Even some of Spahn’s closest allies found the comment unnecessary. But it is utterances like that which have led Merkel to doubt whether she should give Spahn a seat at the cabinet table.
They also make it clear that Spahn isn’t yet ready for the job as party chairman or as chancellor. As yet, he has no experience as a government minister. Which means that if he isn’t named to the cabinet now, he wouldn’t be well placed if Merkel were to stand down ahead of the next general election in 2021. That would be regrettable for Spahn, but not necessarily for Merkel.

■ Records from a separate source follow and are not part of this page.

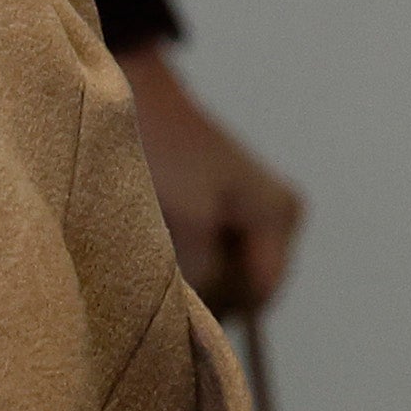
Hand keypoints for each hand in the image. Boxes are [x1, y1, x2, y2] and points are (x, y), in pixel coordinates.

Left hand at [118, 42, 305, 311]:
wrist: (130, 92)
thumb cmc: (162, 151)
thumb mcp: (189, 222)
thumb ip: (205, 277)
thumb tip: (201, 319)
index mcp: (281, 217)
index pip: (260, 295)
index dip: (220, 308)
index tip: (177, 302)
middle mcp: (276, 216)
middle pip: (243, 285)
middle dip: (205, 286)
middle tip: (162, 274)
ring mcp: (249, 210)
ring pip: (221, 270)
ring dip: (189, 270)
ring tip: (155, 250)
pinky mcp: (220, 205)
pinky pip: (208, 250)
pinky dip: (183, 252)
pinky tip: (155, 237)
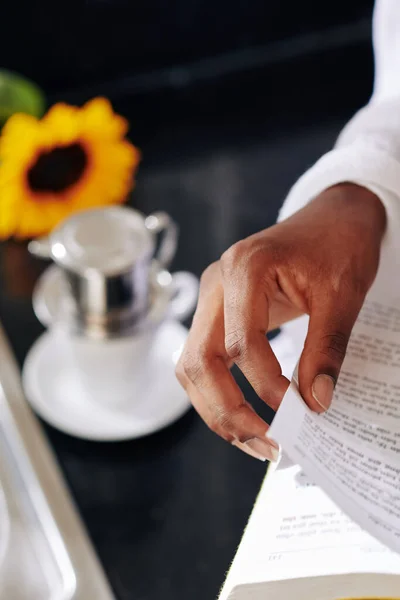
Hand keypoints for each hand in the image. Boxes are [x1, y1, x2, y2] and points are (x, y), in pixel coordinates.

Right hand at [176, 184, 385, 460]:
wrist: (334, 216)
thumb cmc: (339, 244)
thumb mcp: (342, 296)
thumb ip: (326, 350)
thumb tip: (315, 402)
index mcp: (244, 269)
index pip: (241, 344)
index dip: (268, 386)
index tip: (300, 412)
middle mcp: (216, 282)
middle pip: (198, 360)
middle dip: (226, 410)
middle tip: (265, 444)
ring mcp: (213, 296)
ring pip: (192, 365)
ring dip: (216, 407)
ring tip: (253, 439)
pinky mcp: (219, 310)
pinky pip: (205, 357)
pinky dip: (219, 390)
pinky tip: (245, 412)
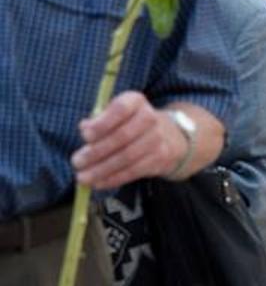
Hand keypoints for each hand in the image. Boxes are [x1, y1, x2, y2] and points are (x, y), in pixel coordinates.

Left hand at [73, 92, 188, 188]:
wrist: (168, 136)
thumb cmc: (129, 123)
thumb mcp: (115, 114)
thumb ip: (98, 120)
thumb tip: (84, 129)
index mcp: (135, 101)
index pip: (120, 109)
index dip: (102, 123)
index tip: (85, 136)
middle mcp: (150, 118)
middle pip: (122, 136)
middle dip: (96, 152)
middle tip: (76, 162)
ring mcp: (157, 139)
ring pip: (127, 157)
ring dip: (102, 169)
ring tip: (83, 177)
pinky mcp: (160, 158)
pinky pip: (134, 171)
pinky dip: (114, 178)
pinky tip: (98, 183)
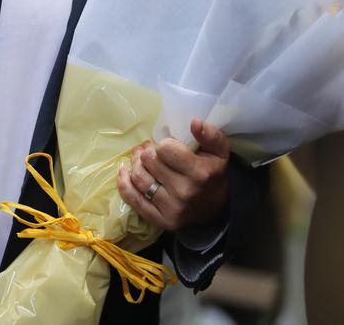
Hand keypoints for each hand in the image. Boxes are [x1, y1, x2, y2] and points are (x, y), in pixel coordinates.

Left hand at [117, 118, 229, 232]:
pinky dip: (124, 184)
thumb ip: (210, 134)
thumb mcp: (219, 151)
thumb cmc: (213, 174)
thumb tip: (194, 122)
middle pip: (149, 161)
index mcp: (199, 173)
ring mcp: (172, 209)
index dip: (163, 144)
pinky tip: (124, 172)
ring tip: (139, 158)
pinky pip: (134, 200)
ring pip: (139, 178)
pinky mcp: (161, 221)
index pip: (165, 149)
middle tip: (148, 149)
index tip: (166, 147)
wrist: (217, 210)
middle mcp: (185, 192)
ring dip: (135, 164)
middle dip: (147, 152)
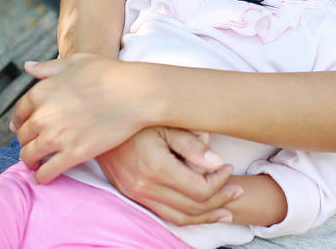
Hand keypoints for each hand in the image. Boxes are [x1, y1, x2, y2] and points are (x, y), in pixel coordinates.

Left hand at [11, 54, 150, 182]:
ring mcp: (56, 137)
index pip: (19, 113)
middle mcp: (43, 116)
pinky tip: (46, 175)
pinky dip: (42, 176)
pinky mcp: (72, 155)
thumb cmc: (107, 73)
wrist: (134, 92)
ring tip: (37, 162)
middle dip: (27, 141)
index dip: (20, 122)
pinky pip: (46, 173)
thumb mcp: (74, 62)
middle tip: (34, 145)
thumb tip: (27, 66)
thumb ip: (47, 67)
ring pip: (29, 156)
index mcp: (40, 92)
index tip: (24, 127)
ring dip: (30, 161)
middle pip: (23, 136)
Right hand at [98, 128, 242, 224]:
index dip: (220, 182)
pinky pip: (163, 215)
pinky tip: (199, 213)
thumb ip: (192, 144)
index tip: (228, 168)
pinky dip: (185, 217)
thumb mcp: (166, 122)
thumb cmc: (136, 116)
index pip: (199, 189)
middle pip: (193, 207)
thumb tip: (218, 164)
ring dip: (205, 217)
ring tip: (226, 211)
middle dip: (220, 201)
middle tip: (237, 191)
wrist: (98, 120)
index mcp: (156, 168)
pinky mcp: (131, 194)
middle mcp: (145, 187)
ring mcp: (137, 193)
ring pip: (178, 217)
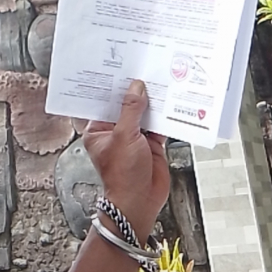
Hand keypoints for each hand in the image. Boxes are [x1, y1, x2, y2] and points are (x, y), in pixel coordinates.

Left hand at [82, 80, 170, 243]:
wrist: (140, 202)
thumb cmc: (123, 176)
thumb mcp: (124, 137)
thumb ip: (131, 110)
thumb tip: (136, 88)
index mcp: (99, 130)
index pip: (106, 103)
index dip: (116, 88)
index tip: (125, 70)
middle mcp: (116, 132)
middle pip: (127, 107)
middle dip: (137, 93)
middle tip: (146, 71)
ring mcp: (134, 138)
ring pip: (144, 115)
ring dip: (153, 104)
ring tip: (162, 83)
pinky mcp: (151, 145)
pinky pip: (158, 126)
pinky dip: (165, 117)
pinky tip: (172, 104)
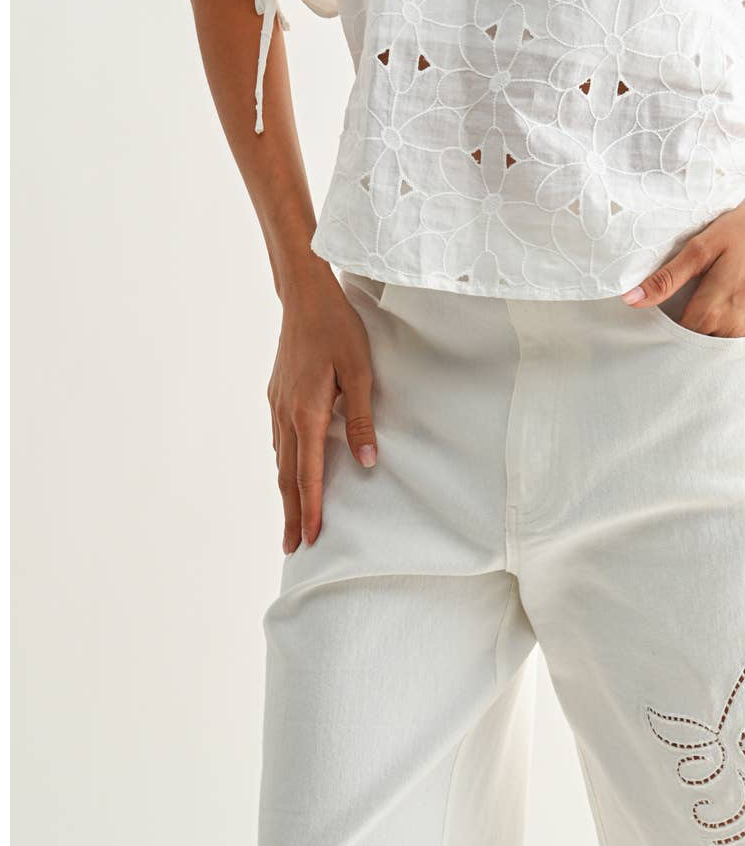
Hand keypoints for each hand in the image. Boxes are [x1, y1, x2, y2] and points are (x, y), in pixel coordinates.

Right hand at [267, 267, 377, 552]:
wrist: (305, 298)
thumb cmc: (337, 330)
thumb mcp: (359, 372)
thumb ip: (360, 419)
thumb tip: (367, 462)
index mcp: (306, 413)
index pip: (308, 473)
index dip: (310, 508)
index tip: (309, 538)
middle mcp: (285, 415)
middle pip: (287, 475)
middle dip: (291, 512)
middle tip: (291, 547)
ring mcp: (277, 404)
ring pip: (280, 459)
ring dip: (286, 491)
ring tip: (292, 517)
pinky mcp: (276, 394)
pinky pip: (278, 439)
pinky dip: (284, 464)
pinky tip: (291, 470)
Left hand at [620, 177, 744, 337]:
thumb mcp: (704, 245)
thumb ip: (668, 278)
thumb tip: (631, 300)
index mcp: (713, 310)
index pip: (681, 334)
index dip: (674, 321)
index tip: (674, 304)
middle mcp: (737, 326)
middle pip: (705, 340)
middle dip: (697, 325)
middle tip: (700, 295)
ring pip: (731, 340)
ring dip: (722, 327)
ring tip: (725, 295)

Instead of Spahn, she is considering naming Julia Klöckner to the cabinet, the head of the state CDU chapter in Rhineland-Palatinate. Such an appointment has the advantage of allowing Merkel to claim that she is continuing to modernize the party. And during the campaign, she promised to name women to half of the cabinet positions under her party’s control. Because Education Minister Johanna Wanka has announced her intention to withdraw from politics, there is a need to find more up-and-coming women politicians – a situation that is making Spahn nervous.
Furthermore, other options that the Spahn camp has discussed, such as him being named CDU general secretary, are unlikely. Merkel confidants say such an appointment is highly unlikely.

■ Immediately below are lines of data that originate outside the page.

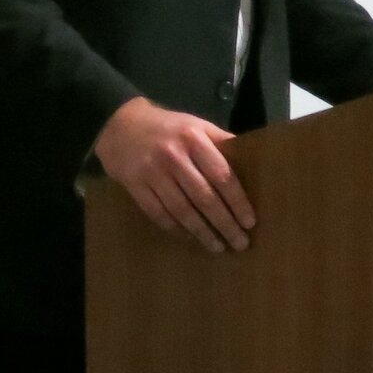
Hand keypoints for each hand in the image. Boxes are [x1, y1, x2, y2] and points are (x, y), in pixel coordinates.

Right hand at [94, 96, 253, 254]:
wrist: (120, 125)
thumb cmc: (168, 128)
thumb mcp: (197, 125)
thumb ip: (221, 142)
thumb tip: (252, 162)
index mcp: (194, 139)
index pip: (222, 176)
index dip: (237, 201)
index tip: (250, 222)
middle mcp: (174, 157)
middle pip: (204, 197)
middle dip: (225, 223)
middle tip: (240, 243)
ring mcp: (153, 173)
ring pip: (182, 210)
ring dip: (202, 232)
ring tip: (218, 247)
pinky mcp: (135, 186)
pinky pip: (159, 214)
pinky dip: (177, 229)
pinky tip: (191, 238)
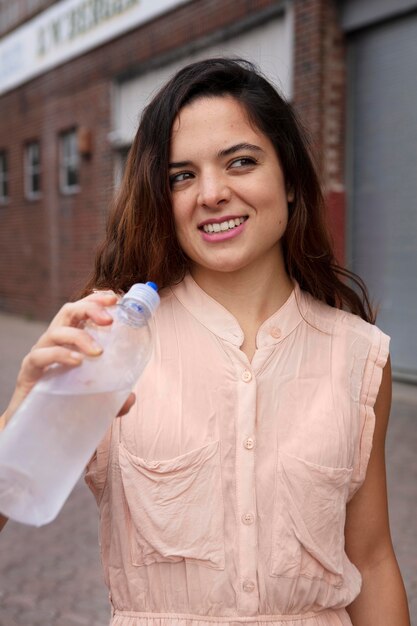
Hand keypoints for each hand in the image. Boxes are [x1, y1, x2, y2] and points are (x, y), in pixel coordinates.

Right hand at [1, 291, 135, 427]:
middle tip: (109, 320)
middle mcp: (54, 341)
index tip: (114, 298)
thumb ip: (115, 399)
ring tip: (98, 351)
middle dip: (90, 308)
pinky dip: (60, 354)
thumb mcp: (95, 398)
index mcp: (70, 340)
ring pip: (56, 331)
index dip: (96, 299)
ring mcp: (40, 353)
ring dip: (79, 336)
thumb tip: (131, 398)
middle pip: (69, 312)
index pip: (81, 310)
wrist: (34, 427)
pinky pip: (41, 355)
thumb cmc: (64, 403)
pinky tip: (76, 361)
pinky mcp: (29, 371)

Whether Kramp-Karrenbauer ultimately goes to Berlin is also dependent on the portfolios that the CDU manages to secure as coalition negotiations progress. The Ministry of Labor and Social Affairs would certainly be an attractive option, particularly given her experience in these fields. Even better, though, would be the Foreign Ministry, a portfolio that would allow Kramp-Karrenbauer to raise her profile both at home and abroad. Furthermore, foreign ministers tend to have high approval ratings in Germany, making it a nice launch pad for an even higher calling.
But Merkel knows that the entire strategy could ultimately backfire. There are plenty of examples from Germany’s political past of experienced state governors finding the lights too bright on the national stage. Plus, as well liked as she is in Saarland, it will no doubt take Kramp-Karrenbauer some time to introduce herself to the rest of the country. And not everybody in northern German will be immediately taken by her regional accent. On the other hand, it is an accent that has been heard in the Chancellery before. Helmut Kohl, who governed for 16 years, hailed from not too far away.